The Case Vander Eyk Jr. Dairy, a 10,000-cow operation in the San Joaquin Valley, can no longer produce or sell milk labeled as organic in the United States unless it is recertified, said Joan Shaffer, a spokeswoman for the U.S. Department of Agriculture’s National Organic Program.
Officials at Vander Eyk, whose dairy cows produce both organic and conventional milk, did not immediately return calls seeking comment.
Horizon Organic — a brand of Texas-based Dean Foods Co. that sells about 45 percent of the nation’s organic milk — stopped buying milk from Vander Eyk in December because it wasn’t satisfied with the quality of the organic milk, spokeswoman Molly Keveney said.
On May 16, investigators working with a company that certifies organic dairies for the USDA found that Vander Eyk did not meet federal organic requirements. For dairies, that means proving that the herd eats organic feed, has not been dosed with hormones and has access to pasture, among other requirements.
To start selling cartons labeled as organic again, the company must submit new organic farming plans, fix previous noncompliances, pass inspections with a certifying agent and get final clearance from the USDA, said David Abney, general manager of Quality Assurance International, the San Diego-based firm that inspected the facility.
Experts say the government rarely suspends dairies’ organic certification.
“It’s more than a big slap on the wrist.
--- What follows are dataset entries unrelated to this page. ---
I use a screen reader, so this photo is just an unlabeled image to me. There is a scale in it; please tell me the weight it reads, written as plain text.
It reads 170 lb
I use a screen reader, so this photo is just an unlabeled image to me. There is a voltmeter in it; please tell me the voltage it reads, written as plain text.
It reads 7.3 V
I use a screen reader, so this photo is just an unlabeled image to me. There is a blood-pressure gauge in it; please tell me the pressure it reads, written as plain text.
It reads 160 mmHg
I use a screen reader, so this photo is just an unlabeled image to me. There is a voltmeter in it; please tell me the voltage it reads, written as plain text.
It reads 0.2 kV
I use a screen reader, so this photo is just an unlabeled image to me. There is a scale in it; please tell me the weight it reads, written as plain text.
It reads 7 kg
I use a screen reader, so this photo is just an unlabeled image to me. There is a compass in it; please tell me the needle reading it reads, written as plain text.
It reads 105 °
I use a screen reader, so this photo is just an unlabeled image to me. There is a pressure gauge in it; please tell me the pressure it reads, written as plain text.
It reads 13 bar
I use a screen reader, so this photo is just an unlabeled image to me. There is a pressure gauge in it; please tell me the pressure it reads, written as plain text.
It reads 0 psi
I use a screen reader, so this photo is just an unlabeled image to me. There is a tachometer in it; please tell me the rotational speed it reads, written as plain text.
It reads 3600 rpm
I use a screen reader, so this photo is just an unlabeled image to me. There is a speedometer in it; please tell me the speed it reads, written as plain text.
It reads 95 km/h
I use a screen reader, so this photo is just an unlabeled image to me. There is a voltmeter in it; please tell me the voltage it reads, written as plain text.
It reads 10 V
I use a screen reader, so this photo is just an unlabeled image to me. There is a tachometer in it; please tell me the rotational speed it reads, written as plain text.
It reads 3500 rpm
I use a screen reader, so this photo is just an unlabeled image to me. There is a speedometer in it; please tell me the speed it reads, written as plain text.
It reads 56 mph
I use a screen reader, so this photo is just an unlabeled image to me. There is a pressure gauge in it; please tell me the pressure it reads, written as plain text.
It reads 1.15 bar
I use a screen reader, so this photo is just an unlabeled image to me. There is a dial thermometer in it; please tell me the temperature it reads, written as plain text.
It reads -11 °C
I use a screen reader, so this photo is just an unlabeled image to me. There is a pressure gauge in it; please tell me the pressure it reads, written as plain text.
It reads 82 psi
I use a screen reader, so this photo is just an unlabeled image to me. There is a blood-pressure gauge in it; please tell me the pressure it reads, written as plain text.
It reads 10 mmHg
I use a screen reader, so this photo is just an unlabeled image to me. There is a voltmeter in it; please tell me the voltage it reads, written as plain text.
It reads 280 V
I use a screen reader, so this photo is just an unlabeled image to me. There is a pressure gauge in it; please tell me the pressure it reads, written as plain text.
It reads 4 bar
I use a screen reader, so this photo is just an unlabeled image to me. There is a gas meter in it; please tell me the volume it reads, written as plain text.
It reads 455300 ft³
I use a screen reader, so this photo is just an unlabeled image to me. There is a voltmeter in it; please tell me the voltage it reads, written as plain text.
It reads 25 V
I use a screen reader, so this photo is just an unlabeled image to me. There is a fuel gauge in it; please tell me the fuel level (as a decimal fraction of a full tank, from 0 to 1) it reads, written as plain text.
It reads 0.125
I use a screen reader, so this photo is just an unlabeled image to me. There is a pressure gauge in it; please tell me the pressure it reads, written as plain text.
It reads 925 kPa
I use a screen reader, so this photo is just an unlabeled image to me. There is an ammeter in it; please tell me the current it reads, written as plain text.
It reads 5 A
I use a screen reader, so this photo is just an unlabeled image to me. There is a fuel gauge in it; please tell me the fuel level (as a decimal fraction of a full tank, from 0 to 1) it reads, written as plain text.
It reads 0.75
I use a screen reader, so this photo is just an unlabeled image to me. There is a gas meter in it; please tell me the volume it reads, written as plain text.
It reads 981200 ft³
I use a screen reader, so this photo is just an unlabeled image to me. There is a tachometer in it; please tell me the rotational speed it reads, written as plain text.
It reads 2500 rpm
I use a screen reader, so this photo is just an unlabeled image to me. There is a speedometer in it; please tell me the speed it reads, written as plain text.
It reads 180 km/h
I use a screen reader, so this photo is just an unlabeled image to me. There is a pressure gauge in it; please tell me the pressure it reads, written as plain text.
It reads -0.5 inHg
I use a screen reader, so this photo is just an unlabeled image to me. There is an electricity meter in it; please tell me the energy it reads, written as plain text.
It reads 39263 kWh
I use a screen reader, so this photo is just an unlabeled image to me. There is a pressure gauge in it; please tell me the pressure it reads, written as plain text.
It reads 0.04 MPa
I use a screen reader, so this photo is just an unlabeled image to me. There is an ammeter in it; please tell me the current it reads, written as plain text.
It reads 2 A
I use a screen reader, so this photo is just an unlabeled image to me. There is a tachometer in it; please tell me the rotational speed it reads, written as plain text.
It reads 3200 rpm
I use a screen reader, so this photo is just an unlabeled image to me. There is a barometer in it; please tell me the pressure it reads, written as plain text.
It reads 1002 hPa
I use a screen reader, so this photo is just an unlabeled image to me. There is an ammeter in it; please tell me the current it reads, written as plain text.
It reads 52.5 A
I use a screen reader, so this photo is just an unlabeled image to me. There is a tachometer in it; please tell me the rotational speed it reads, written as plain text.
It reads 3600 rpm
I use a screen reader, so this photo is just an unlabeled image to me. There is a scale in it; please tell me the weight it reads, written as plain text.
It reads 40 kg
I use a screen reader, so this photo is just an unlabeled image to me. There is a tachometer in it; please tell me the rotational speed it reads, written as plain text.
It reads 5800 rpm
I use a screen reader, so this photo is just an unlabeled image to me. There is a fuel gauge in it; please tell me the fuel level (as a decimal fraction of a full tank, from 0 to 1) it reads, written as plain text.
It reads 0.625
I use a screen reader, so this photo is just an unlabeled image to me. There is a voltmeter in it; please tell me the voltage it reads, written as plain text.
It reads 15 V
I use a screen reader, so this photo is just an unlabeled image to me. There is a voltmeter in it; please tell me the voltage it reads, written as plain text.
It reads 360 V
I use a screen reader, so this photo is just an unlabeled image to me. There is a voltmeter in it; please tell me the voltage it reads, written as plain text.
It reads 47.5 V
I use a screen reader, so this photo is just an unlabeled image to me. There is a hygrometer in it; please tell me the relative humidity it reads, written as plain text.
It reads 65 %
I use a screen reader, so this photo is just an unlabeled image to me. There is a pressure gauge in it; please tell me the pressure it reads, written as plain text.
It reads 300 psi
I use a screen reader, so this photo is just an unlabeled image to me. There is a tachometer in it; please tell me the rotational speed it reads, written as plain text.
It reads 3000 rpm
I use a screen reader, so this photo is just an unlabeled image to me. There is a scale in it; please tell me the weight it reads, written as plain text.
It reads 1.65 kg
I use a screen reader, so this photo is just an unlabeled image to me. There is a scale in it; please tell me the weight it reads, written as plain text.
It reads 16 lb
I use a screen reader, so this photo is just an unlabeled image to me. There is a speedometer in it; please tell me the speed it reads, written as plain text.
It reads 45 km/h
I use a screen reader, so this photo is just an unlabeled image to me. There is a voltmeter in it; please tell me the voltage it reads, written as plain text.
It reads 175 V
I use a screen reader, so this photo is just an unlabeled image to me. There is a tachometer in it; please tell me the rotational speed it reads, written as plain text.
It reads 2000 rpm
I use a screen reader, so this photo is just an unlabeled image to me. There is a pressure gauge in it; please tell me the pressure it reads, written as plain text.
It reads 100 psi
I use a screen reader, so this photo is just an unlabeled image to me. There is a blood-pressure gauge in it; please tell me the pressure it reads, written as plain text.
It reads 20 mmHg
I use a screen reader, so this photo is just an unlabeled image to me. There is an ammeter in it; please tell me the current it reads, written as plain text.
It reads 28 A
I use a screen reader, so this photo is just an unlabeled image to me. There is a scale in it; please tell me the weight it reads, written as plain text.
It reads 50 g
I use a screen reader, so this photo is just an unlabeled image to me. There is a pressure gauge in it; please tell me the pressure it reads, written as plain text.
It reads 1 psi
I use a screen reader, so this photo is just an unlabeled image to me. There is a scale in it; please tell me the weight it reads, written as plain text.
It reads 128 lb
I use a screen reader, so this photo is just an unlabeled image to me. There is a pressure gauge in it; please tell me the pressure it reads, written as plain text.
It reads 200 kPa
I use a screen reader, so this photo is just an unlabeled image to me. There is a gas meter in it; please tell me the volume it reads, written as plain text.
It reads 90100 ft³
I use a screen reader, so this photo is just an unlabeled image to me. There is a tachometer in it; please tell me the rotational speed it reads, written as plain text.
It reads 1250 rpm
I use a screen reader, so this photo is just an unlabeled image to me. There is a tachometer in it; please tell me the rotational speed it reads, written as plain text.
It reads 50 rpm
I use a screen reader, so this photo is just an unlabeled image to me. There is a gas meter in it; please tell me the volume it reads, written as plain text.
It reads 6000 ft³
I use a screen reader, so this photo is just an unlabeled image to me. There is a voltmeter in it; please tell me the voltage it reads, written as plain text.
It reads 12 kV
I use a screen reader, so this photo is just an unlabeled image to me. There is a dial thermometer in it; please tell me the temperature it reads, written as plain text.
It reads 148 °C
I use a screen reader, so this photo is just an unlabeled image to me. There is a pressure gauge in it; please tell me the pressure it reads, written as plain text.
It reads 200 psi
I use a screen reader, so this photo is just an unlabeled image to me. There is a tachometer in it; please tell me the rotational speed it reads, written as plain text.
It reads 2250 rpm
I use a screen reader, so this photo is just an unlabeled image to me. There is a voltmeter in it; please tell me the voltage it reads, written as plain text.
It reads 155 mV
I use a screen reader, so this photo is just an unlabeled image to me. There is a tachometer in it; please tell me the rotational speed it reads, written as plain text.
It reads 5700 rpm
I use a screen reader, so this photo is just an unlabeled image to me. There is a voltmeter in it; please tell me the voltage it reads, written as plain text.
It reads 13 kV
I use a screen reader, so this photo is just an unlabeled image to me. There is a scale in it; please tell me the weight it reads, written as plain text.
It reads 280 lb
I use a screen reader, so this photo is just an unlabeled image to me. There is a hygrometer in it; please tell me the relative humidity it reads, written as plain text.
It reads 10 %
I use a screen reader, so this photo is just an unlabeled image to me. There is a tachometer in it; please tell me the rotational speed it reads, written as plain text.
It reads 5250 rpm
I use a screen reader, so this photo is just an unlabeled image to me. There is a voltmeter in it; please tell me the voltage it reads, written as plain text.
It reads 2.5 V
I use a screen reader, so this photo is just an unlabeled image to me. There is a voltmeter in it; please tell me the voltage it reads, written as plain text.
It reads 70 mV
There are a lot of dairy operations that if (that) happened they would go out of business,” said Daniel Giacomini, a nutritional and management consultant in conventional and certified organic dairy operations.
Vander Eyk has been a target of consumer groups that argue some large factory farms are more likely to keep cows cooped up in pens and drive organic milk prices down, putting smaller family operations at a disadvantage.
But most dairy farmers are not particularly concerned with the size of the facilities, said Ed Maltby, executive director of the Northeast Organic Dairy Producer’s Alliance.
“We’re just worried about maintaining the integrity of the organic program,” Maltby said. “We need to ensure that the certifiers are doing their job.”
Kastel’s group filed complaints with the USDA alleging that Vander Eyk and two other large organic dairies confined their cows too much to be considered organic.
Federal regulations don’t specify how much time a cow should spend grazing in a pasture or how many cows can munch on the same acre of grass. But aerial photos of the Vander Eyk dairy showed large, barren feedlots and no pasture, Kastel said.
Consumers may perceive that milk produced by grass-eating cows is of higher quality than conventional dairy products, but they are equal, said Mike Marsh, a spokesman for the Western United Dairymen.
The average gallon of organic milk currently sells for almost double the price of regular milk. But the premium fetched by organic milk has been steadily falling, as conventional milk prices rise and the organic supply increases.
Less than 3 percent of dairies in California are certified organic, but production of organic milk almost doubled in the one-year period beginning April 2006, according to the California Department of Food and Agriculture.